Bullying is such a common problem for children that many people accept it simply as a part of growing up – it’s not!
Explain to your child that this sort of behavior is unacceptable and that they don’t just have to put up with it!
How can you tell if your child is being bullied?
Sometimes children confide in their parents about bullying but often they don’t.
If your child’s behavior has become more irritable at home or they are increasingly trying to avoid going to school, talk to them. These are things could be a sign that a child is being bullied.
It may be difficult to speak to your child at first and they may be embarrassed but explain to them that the first step in solving a problem is to share it with you.
If this doesn’t work, often children find it easier to speak to a grandparent or a relative they don’t live with.
The important thing is to make sure they have the opportunity to talk to somebody when they are ready.
Ask how your child thinks you should deal with it.
Even though your first instinct will be to take control of the issue and make it all better, you should make sure you are including your child in deciding how to move forward with the issue.
Your child will be much more likely to confide in you in the future if they know you are going to listen to how they would like it to be dealt with.
Should I contact the School?
The first thing to do when your child is suffering from a bullying problem is to book a confidential appointment with the class teacher. He or she maybe aware of the problem or it might have gone on unnoticed.
You will naturally be concerned and even upset whilst trying to resolve bullying issues but it is important to try not to let emotions take over.

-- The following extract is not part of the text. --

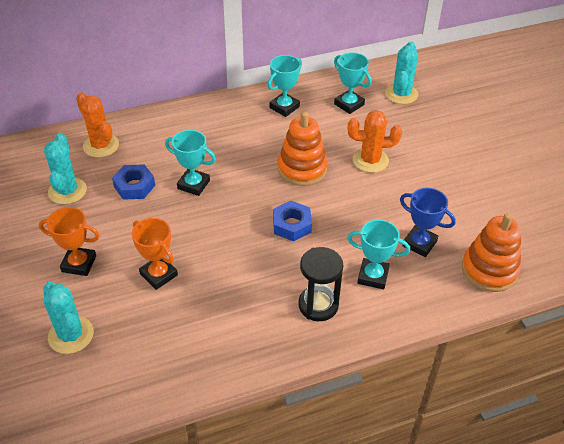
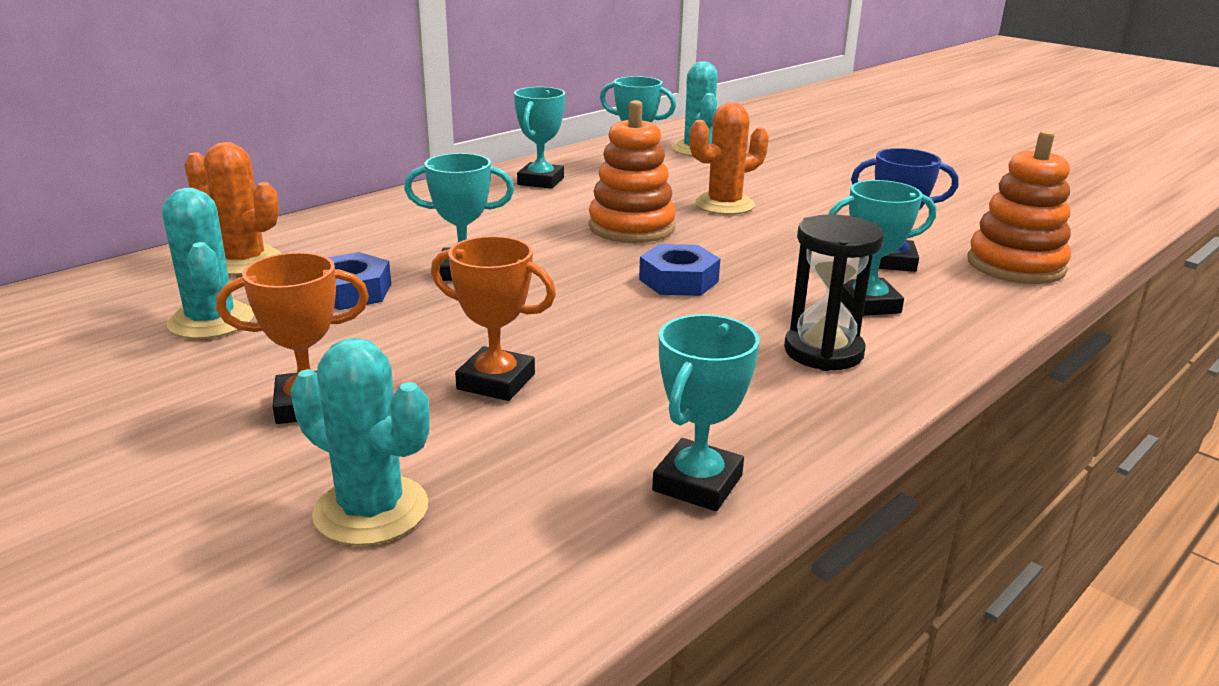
camera: 25 degrees left, 20 degrees down
(197, 368) = (697, 483): none -> turquoise trophy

Stick to the facts- give examples of specific incidents and enquire what the school usually does in these situations.
Once you have agreed with the teachers on the best course of action, agree to meet back soon to discuss the progress.
What if that doesn’t work?
If speaking to the school doesn’t work, there are a number of resources available to both parents and children which can advise you on how to deal with more serious cases of bullying.
Whatever the situation, it is important that both you and your child know that you are not alone.
If your child is being bullied there is help out there
Just because you are a parent, you are not expected to know everything and there is always somebody to speak to. The following websites offer free advice to families that are suffering from bullying problems:
Family Lives have over 3 decades of providing guidance with problems that occur in everyday family life.
Kidscape is designed specifically to deal with issues of bullying and even offers a helpline for parents to discuss how to resolve issues of bullying.
Bullying is an awful problem for any child and it’s important to make sure that your child realises you are on their side and there to help.
If your child is being bullied there is help out there for you both.